Au bout des vérifications, les résultats sont largement négatifs. On dénombre en moyenne une douzaine d’irrégularités de nature différente dans la gestion de chaque marché.
Il y a, entre autres, « le non-respect des principes de la mise en concurrence », la «non-approbation préalable des contrats par le Conseil des ministres », la « non-validité des Numéros d’identifiant fiscal unique (IFU) des titulaires de marchés », le « non-enregistrement des contrats au niveau de la DGI », le « non-respect des dispositions du contrat qui prévoient le dédouanement en Toutes taxes comprises (TTC) des marchandises importées», «l’absence des avis des Comités d’examen des marchés de gré à gré placés sous la tutelle du ministre délégué chargé au Budget », « l’absence des états de répartition des biens aux bénéficiaires finaux », les « surfacturations des produits commandés », la « non-inscription des marchés dans le Plan de passation des marchés (PPM) », « l’absence de lettres d’autorisation de procédures de gré à gré de la part du ministre de l’Economie et des Finances », des « fournisseurs non-représentés au niveau local et sans adresse locale», etc. Ces constats sont transversaux à tous les marchés contrôlés.

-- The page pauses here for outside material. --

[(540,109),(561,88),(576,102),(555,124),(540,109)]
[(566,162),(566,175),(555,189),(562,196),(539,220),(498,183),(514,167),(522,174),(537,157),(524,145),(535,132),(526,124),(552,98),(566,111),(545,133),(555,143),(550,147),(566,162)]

Pour l’ASCE-LC, rien ne justifie ces pratiques dans les marchés passés par le département en charge de la Sécurité. Même pas l’argument sécuritaire, car même s’il est vrai qu’il s’agit d’un matériel spécifique, la concurrence devrait être ouverte à tous les fournisseurs spécialisés dans ce domaine. Par ailleurs, il ne devrait pas avoir d’opacité dans la gestion des fonds alloués au ministère. Les cas de non-enregistrements des marchés aux impôts et le non-dédouanement (non-paiement des droits des douanes) constituent surtout des actes d’incivisme.

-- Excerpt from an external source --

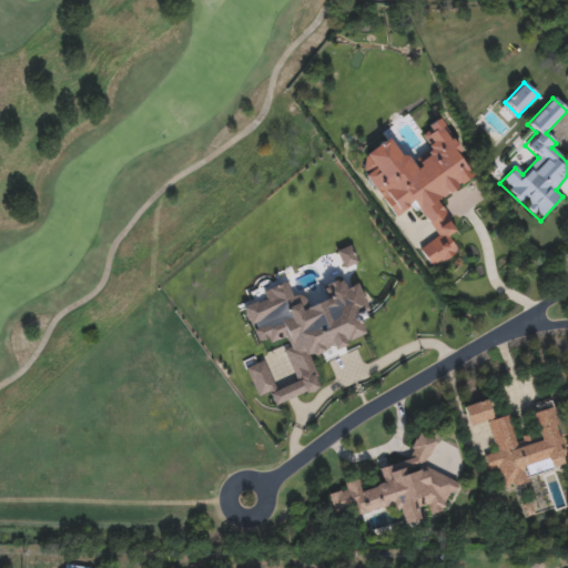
[(472,173),(465,184),(438,200),(455,229),(449,237),(458,253),(434,266),(427,263),(419,249),(432,242),(435,237),(415,204),(392,217),(362,166),(366,159),(362,150),(383,138),(391,142),(397,154),(417,165),(430,143),(422,129),(439,119),(472,173)]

Quant au flou dans la gestion des fonds du ministère, il s’est notamment manifesté à travers la présence de comptes spéciaux dédiés aux paiements des titulaires des marchés. Ce sont des comptes de dépôts ouverts à l’agence comptable centrale du Trésor au nom de la direction de l’administration et des finances du MATDS. Ils sont dénommés «appui à la sécurité», «équipement d’urgence/MATS », «mesures sociales/MATS ». S’agit-il de moyens pour dissimuler la corruption, les détournements et autres enrichissements illicites? L’ASCE-LC ne le confirme pas, étant donné qu’elle n’a pas mené des investigations spécialement dans ce sens. Toutefois, l’Autorité estime fortement qu’il pourrait y avoir des actes indélicats à travers ces façons de procéder. Les suites à donner à ces dossiers permettront certainement d’en savoir davantage.

Karim GADIAGA


100% de cas irréguliers

Les marchés ayant fait l’objet du contrôle sont pour la plupart des cas dénoncés par des anonymes. Une dizaine de cas qui portent sur l’acquisition de biens tels que des gilets pare-balles, des effets d’habillement et des chaussures, etc. Ce sont des marchés qui ont été exécutés sur les gestions (budgétaires) 2010, 2013 et 2014, correspondant à la période où Jérôme Bougma était à la tête du ministère. 100% de ces marchés passés par le ministère de la Sécurité ne présentent pas de conformité avec les dispositions réglementaires relatives aux procédures de planification, d’attribution et d’exécution des marchés. Il y a donc eu des violations de la réglementation sous plusieurs formes dans chaque marché contrôlé.